[Material for this task — start]

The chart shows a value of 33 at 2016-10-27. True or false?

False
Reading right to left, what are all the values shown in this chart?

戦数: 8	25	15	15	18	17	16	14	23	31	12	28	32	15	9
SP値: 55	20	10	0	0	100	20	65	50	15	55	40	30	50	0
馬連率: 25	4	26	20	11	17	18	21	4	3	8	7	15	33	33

[Material for this task — finish]

### Request
Please pick out every line of the items above that contains the word "chart" and copy those lines.

### Task answer
The chart shows a value of 33 at 2016-10-27. True or false?
Reading right to left, what are all the values shown in this chart?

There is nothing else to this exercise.